The antiarrhythmic agent flecainide appears beneficial for painful congenital myotonia and LQT-3/ DeltaKPQ syndrome. Both diseases manifest small but persistent late Na+ currents in skeletal or cardiac myocytes. Flecainide may therefore block late Na+ currents for its efficacy. To investigate this possibility, we characterized state-dependent block of flecainide in wild-type and inactivation-deficient rNav1.4 muscle Na+ channels (L435W/ L437C/A438W) expressed with beta1 subunits in Hek293t cells. The flecainide-resting block at -140 mV was weak for wild-type Na+ channels, with an estimated 50% inhibitory concentration (IC50) of 365 muM when the cell was not stimulated for 1,000 s.
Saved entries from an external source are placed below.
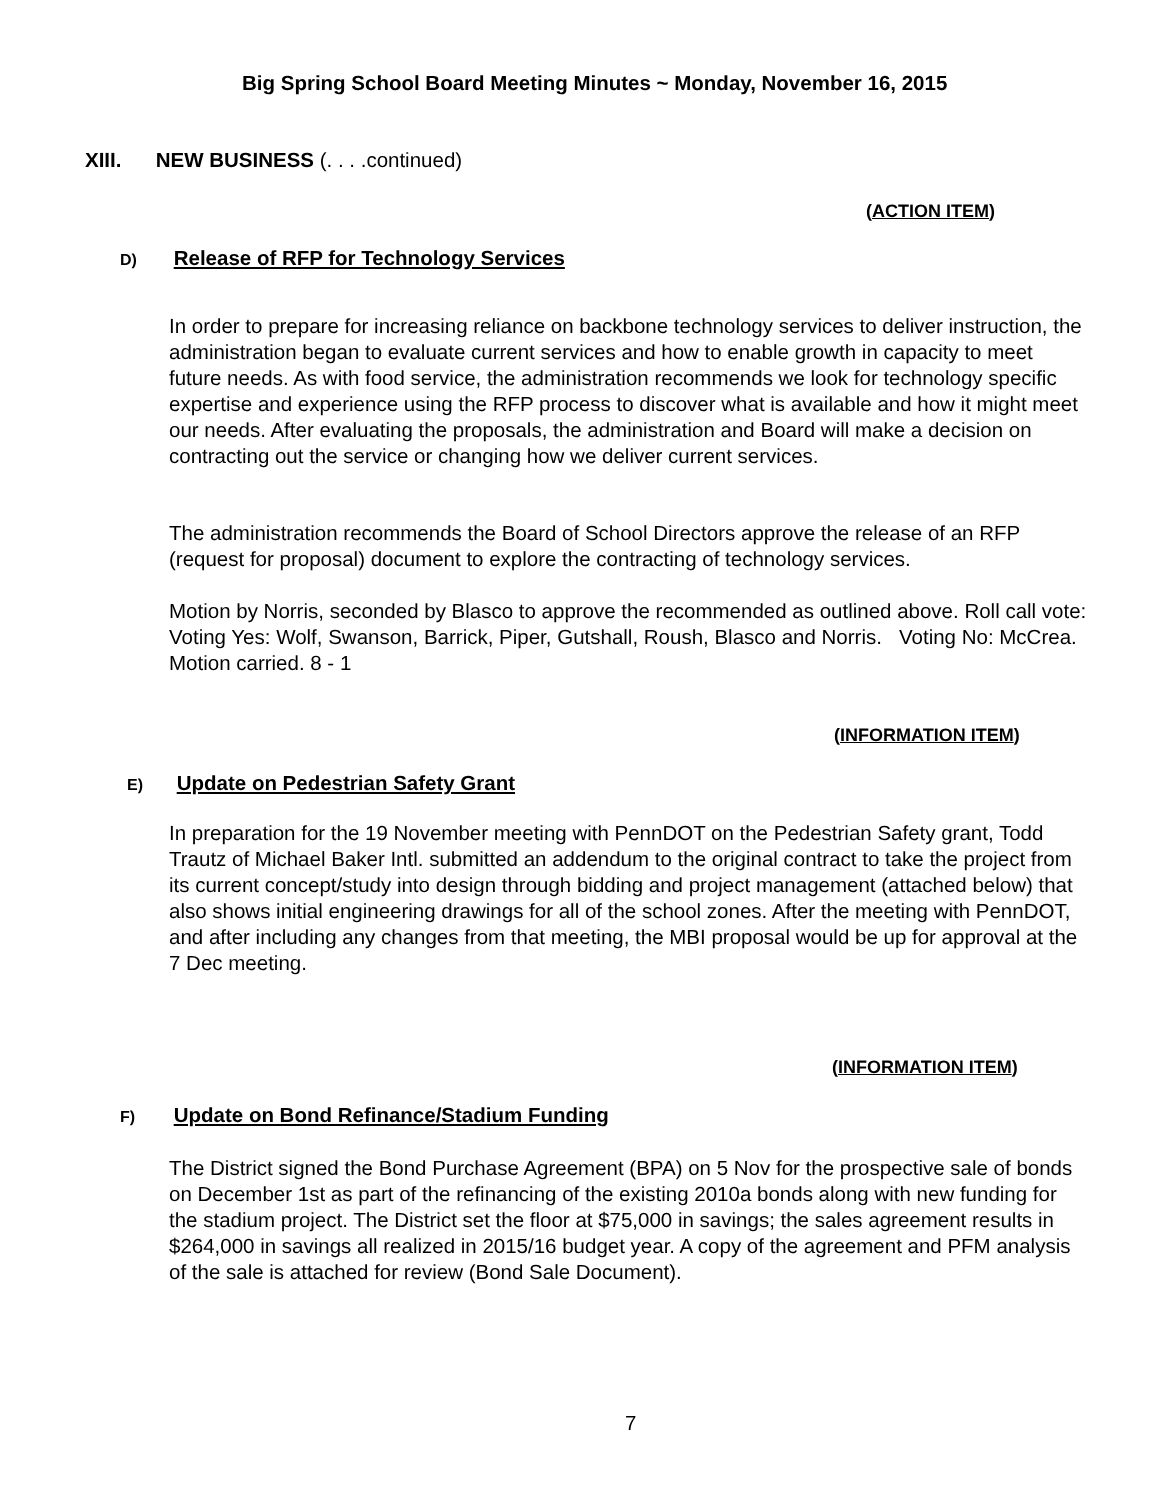Big Spring School Board Meeting Minutes ~ Monday, November 16, 2015
XIII. NEW BUSINESS (. . . .continued)
(ACTION ITEM)
D) Release of RFP for Technology Services
In order to prepare for increasing reliance on backbone technology services to deliver instruction, the administration began to evaluate current services and how to enable growth in capacity to meet future needs. As with food service, the administration recommends we look for technology specific expertise and experience using the RFP process to discover what is available and how it might meet our needs. After evaluating the proposals, the administration and Board will make a decision on contracting out the service or changing how we deliver current services.
The administration recommends the Board of School Directors approve the release of an RFP (request for proposal) document to explore the contracting of technology services.
Motion by Norris, seconded by Blasco to approve the recommended as outlined above. Roll call vote: Voting Yes: Wolf, Swanson, Barrick, Piper, Gutshall, Roush, Blasco and Norris. Voting No: McCrea. Motion carried. 8 - 1
(INFORMATION ITEM)
E) Update on Pedestrian Safety Grant
In preparation for the 19 November meeting with PennDOT on the Pedestrian Safety grant, Todd Trautz of Michael Baker Intl. submitted an addendum to the original contract to take the project from its current concept/study into design through bidding and project management (attached below) that also shows initial engineering drawings for all of the school zones. After the meeting with PennDOT, and after including any changes from that meeting, the MBI proposal would be up for approval at the 7 Dec meeting.
(INFORMATION ITEM)
F) Update on Bond Refinance/Stadium Funding
The District signed the Bond Purchase Agreement (BPA) on 5 Nov for the prospective sale of bonds on December 1st as part of the refinancing of the existing 2010a bonds along with new funding for the stadium project. The District set the floor at $75,000 in savings; the sales agreement results in $264,000 in savings all realized in 2015/16 budget year. A copy of the agreement and PFM analysis of the sale is attached for review (Bond Sale Document).
7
At 100 muM flecainide, brief monitoring pulses of +30 mV applied at frequencies as low as 1 per 60 s, however, produced an similar to70% use-dependent block of peak Na+ currents. Recovery from this use-dependent block followed an exponential function, with a time constant over 225 s at -140 mV. Inactivated wildtype Na+ channels interacted with flecainide also slowly at -50 mV, with a time constant of 7.9 s. In contrast, flecainide blocked the open state of inactivation-deficient Na+ channels potently as revealed by its rapid time-dependent block of late Na+ currents. The IC50 for flecainide open-channel block at +30 mV was 0.61 muM, right within the therapeutic plasma concentration range; on-rate and off-rate constants were 14.9 muM(-1)s(-1) and 12.2 s(-1), respectively. Upon repolarization to -140 mV, flecainide block of inactivation-deficient Na+ channels recovered, with a time constant of 11.2 s, which was similar to20-fold faster than that of wild-type counterparts. We conclude that flecainide directly blocks persistent late Na+ currents with a high affinity. The fast-in activation gate, probably via its S6 docking site, may further stabilize the flecainide-receptor complex in wild-type Na+ channels.